Angiogenesis is closely related to AMI, and characterizing the angiogenic features of patients with AMI can help to risk-stratify patients and provide personalized treatment.
摘要:
背景:已发现血管生成是发展肿瘤和缺血性疾病的关键因素。然而,血管生成相关基因(ARGs)在急性心肌梗死(AMI)中的作用尚不清楚.
方法:使用GSE66360数据集作为训练组,GSE48060数据集用作外部验证队列。使用随机森林(RF)算法来鉴定特征基因。使用共有聚类分析来鉴定与血管生成相关的稳健分子簇。采用ssGSEA分析ARGs与免疫细胞浸润的相关性。此外,我们构建了miRNA基因,转录因子网络,和标记基因的靶向药物网络。

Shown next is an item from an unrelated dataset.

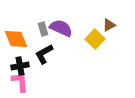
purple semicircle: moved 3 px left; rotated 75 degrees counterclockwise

RT-qPCR用于验证标记基因的表达水平。
结果:根据RF算法确定了7个特征ARG。受试者工作特征曲线证实了基于特征ARG的风险预测模型的分类准确性(训练队列中曲线下面积[AUC]=0.9596,外部验证队列中AUC=0.7773)。随后,通过共识聚类确定ARG聚类.B簇具有更广泛的ARGs高表达,并且与免疫浸润显着相关。miRNA和转录因子网络为寻找潜在的上游靶标和生物标志物提供了新思路。最后,RT-qPCR结果与生物信息学分析结果一致,进一步验证我们的结果。
结论:血管生成与AMI密切相关,和描述AMI患者的血管生成特征有助于对患者进行风险分层并提供个性化治疗。
方法:使用GSE66360数据集作为训练组,GSE48060数据集用作外部验证队列。使用随机森林(RF)算法来鉴定特征基因。使用共有聚类分析来鉴定与血管生成相关的稳健分子簇。采用ssGSEA分析ARGs与免疫细胞浸润的相关性。此外,我们构建了miRNA基因,转录因子网络,和标记基因的靶向药物网络。RT-qPCR用于验证标记基因的表达水平。
结果:根据RF算法确定了7个特征ARG。受试者工作特征曲线证实了基于特征ARG的风险预测模型的分类准确性(训练队列中曲线下面积[AUC]=0.9596,外部验证队列中AUC=0.7773)。随后,通过共识聚类确定ARG聚类.B簇具有更广泛的ARGs高表达,并且与免疫浸润显着相关。miRNA和转录因子网络为寻找潜在的上游靶标和生物标志物提供了新思路。最后,RT-qPCR结果与生物信息学分析结果一致,进一步验证我们的结果。
结论:血管生成与AMI密切相关,和描述AMI患者的血管生成特征有助于对患者进行风险分层并提供个性化治疗。